>>>>>
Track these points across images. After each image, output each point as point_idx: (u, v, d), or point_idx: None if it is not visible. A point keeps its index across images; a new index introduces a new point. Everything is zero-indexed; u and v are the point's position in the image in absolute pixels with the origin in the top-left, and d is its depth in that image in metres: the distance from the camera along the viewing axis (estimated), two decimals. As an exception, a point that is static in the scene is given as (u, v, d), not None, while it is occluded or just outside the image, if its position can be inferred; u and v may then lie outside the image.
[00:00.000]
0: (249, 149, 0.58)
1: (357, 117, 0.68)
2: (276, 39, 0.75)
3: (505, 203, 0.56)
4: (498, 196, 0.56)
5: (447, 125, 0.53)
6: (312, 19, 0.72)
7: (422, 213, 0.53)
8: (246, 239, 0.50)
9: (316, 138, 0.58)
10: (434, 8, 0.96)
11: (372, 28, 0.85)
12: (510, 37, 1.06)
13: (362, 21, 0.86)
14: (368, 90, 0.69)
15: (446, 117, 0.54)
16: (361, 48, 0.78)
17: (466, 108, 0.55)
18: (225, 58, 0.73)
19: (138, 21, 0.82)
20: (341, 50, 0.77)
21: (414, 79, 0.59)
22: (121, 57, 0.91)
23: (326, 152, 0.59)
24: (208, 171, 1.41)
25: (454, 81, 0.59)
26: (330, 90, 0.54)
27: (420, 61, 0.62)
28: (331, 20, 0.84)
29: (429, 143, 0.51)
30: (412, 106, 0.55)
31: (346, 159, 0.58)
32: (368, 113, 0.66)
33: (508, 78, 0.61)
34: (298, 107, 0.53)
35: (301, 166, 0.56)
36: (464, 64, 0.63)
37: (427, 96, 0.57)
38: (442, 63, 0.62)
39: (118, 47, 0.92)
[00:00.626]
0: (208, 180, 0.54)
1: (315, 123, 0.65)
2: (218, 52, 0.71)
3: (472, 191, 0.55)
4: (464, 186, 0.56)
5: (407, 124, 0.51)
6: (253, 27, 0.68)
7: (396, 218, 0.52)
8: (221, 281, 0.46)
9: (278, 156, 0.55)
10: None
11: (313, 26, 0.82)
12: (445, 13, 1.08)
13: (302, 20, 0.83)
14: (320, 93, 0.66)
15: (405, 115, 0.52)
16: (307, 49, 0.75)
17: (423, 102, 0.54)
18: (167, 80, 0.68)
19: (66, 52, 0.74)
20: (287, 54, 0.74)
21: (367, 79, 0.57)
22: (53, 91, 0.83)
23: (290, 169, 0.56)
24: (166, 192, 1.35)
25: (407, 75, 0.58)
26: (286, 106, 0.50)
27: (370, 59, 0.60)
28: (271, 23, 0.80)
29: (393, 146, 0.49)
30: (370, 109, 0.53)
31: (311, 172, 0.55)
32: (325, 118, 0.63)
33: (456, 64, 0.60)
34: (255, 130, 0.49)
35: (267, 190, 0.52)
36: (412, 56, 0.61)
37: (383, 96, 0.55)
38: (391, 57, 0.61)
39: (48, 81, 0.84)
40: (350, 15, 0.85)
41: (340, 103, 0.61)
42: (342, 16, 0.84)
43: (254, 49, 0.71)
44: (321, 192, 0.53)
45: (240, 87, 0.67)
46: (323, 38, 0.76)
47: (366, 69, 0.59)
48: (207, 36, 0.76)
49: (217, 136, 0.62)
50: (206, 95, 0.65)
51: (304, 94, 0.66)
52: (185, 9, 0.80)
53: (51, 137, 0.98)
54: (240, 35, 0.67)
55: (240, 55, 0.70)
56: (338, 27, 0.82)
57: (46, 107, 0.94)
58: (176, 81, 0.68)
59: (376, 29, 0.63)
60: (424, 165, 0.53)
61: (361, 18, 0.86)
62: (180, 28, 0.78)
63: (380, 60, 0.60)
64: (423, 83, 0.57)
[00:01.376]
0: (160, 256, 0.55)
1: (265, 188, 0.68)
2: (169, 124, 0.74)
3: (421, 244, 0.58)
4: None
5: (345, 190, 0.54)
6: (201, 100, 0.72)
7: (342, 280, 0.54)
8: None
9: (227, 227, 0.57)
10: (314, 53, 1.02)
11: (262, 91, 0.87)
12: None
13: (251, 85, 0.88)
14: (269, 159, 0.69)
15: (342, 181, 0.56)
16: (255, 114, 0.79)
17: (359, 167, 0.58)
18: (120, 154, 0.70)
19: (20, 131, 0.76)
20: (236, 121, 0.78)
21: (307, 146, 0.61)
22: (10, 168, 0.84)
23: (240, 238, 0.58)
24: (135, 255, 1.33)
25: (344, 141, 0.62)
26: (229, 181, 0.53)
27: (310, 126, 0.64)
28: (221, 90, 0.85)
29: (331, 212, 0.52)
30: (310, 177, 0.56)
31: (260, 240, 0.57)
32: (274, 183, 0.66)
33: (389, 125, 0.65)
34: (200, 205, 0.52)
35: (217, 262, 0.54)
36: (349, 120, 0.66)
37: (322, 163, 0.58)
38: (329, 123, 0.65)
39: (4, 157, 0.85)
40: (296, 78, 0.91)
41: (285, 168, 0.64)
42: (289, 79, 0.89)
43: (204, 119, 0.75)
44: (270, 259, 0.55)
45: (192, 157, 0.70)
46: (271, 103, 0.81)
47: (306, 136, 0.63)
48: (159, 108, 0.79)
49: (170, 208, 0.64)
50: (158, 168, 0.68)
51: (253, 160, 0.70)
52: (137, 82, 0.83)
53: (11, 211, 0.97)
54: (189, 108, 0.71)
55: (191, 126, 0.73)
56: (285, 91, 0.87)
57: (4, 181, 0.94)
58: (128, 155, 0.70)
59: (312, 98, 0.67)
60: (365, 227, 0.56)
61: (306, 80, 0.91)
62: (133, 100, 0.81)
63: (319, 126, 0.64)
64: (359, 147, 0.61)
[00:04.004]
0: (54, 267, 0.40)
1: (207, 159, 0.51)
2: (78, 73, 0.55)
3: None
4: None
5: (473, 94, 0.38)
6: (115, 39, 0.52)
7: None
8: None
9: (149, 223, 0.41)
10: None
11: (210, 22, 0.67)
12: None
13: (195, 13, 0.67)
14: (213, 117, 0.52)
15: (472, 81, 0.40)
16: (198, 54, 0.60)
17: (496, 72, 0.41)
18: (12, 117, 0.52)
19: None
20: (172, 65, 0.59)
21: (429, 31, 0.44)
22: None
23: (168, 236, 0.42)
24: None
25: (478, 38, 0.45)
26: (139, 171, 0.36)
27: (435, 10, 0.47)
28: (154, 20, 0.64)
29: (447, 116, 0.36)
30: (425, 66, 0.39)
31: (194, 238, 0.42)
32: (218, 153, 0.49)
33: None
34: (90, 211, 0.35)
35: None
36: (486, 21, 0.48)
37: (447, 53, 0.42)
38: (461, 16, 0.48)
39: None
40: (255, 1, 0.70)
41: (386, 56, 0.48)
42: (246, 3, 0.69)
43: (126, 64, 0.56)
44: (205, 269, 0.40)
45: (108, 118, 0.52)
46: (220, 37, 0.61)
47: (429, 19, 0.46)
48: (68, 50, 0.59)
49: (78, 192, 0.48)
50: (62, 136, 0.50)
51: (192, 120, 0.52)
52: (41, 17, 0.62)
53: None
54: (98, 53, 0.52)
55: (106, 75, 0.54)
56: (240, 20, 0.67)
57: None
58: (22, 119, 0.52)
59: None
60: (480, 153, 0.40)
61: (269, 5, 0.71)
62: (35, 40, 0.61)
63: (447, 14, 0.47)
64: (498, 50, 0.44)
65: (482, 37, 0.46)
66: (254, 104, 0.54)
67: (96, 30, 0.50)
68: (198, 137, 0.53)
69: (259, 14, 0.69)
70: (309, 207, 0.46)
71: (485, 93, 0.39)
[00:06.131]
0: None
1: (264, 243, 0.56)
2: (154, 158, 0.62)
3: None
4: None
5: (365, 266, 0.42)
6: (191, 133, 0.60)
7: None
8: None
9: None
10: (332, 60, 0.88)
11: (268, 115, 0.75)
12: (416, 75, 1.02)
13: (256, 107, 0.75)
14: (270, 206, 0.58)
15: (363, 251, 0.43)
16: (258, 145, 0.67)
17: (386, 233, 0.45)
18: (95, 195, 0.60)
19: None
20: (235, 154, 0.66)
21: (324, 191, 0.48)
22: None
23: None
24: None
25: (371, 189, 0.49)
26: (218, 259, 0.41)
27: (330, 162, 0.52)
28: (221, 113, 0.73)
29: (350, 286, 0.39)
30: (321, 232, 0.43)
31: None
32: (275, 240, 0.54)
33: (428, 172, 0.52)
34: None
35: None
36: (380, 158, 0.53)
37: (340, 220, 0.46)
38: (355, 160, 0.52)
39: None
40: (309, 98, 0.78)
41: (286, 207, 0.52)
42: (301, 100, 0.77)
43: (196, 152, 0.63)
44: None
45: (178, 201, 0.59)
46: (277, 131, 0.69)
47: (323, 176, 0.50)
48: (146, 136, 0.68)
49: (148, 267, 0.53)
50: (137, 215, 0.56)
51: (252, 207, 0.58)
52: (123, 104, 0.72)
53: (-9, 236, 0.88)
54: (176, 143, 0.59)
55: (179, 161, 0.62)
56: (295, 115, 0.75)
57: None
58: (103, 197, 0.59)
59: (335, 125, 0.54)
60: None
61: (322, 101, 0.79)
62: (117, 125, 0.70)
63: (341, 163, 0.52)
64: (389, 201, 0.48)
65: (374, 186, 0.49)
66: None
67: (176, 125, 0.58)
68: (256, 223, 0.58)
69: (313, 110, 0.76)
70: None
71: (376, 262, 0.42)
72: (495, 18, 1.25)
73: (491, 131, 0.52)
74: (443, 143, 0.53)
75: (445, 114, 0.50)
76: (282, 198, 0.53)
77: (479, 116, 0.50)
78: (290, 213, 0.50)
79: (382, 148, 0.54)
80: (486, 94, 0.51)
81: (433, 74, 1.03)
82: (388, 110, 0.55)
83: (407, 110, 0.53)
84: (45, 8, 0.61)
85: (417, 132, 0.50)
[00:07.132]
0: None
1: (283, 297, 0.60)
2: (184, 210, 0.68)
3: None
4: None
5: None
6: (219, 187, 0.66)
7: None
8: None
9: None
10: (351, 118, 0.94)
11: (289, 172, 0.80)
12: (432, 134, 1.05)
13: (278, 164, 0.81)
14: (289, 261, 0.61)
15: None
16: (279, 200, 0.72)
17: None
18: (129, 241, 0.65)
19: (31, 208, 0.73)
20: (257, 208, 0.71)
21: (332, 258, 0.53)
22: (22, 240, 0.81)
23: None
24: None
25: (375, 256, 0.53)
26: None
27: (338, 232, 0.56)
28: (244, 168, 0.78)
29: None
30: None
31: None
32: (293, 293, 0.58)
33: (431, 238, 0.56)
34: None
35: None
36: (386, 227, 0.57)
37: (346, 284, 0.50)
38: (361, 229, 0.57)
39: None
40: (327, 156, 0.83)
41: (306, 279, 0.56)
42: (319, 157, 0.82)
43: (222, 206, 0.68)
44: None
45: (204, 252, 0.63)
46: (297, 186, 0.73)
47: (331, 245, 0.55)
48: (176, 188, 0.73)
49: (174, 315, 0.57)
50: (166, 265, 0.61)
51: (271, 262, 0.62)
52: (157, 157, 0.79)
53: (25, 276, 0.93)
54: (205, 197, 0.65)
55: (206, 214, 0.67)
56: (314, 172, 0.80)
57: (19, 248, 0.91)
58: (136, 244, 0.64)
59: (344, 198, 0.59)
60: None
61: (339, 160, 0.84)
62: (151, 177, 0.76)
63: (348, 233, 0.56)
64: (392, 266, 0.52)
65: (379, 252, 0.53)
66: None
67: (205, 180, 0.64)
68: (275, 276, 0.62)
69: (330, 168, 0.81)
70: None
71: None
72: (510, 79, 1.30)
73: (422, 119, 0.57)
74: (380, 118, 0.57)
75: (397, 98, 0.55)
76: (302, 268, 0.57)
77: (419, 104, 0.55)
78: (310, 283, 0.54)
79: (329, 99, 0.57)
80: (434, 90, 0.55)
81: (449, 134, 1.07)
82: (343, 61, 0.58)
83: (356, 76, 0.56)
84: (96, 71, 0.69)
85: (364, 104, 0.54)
<<<<<
# YOUR INSTRUCTIONS
Since only part of the listing is wanted, copy exactly the lines from the one holding "17: (466, 108, 0.55)" to the one holding "61: (361, 18, 0.86)", both included.

# EXERCISE ANSWER
17: (466, 108, 0.55)
18: (225, 58, 0.73)
19: (138, 21, 0.82)
20: (341, 50, 0.77)
21: (414, 79, 0.59)
22: (121, 57, 0.91)
23: (326, 152, 0.59)
24: (208, 171, 1.41)
25: (454, 81, 0.59)
26: (330, 90, 0.54)
27: (420, 61, 0.62)
28: (331, 20, 0.84)
29: (429, 143, 0.51)
30: (412, 106, 0.55)
31: (346, 159, 0.58)
32: (368, 113, 0.66)
33: (508, 78, 0.61)
34: (298, 107, 0.53)
35: (301, 166, 0.56)
36: (464, 64, 0.63)
37: (427, 96, 0.57)
38: (442, 63, 0.62)
39: (118, 47, 0.92)
[00:00.626]
0: (208, 180, 0.54)
1: (315, 123, 0.65)
2: (218, 52, 0.71)
3: (472, 191, 0.55)
4: (464, 186, 0.56)
5: (407, 124, 0.51)
6: (253, 27, 0.68)
7: (396, 218, 0.52)
8: (221, 281, 0.46)
9: (278, 156, 0.55)
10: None
11: (313, 26, 0.82)
12: (445, 13, 1.08)
13: (302, 20, 0.83)
14: (320, 93, 0.66)
15: (405, 115, 0.52)
16: (307, 49, 0.75)
17: (423, 102, 0.54)
18: (167, 80, 0.68)
19: (66, 52, 0.74)
20: (287, 54, 0.74)
21: (367, 79, 0.57)
22: (53, 91, 0.83)
23: (290, 169, 0.56)
24: (166, 192, 1.35)
25: (407, 75, 0.58)
26: (286, 106, 0.50)
27: (370, 59, 0.60)
28: (271, 23, 0.80)
29: (393, 146, 0.49)
30: (370, 109, 0.53)
31: (311, 172, 0.55)
32: (325, 118, 0.63)
33: (456, 64, 0.60)
34: (255, 130, 0.49)
35: (267, 190, 0.52)
36: (412, 56, 0.61)
37: (383, 96, 0.55)
38: (391, 57, 0.61)
39: (48, 81, 0.84)
40: (350, 15, 0.85)
41: (340, 103, 0.61)
42: (342, 16, 0.84)
43: (254, 49, 0.71)
44: (321, 192, 0.53)
45: (240, 87, 0.67)
46: (323, 38, 0.76)
47: (366, 69, 0.59)
48: (207, 36, 0.76)
49: (217, 136, 0.62)
50: (206, 95, 0.65)
51: (304, 94, 0.66)
52: (185, 9, 0.80)
53: (51, 137, 0.98)
54: (240, 35, 0.67)
55: (240, 55, 0.70)
56: (338, 27, 0.82)
57: (46, 107, 0.94)
58: (176, 81, 0.68)
59: (376, 29, 0.63)
60: (424, 165, 0.53)
61: (361, 18, 0.86)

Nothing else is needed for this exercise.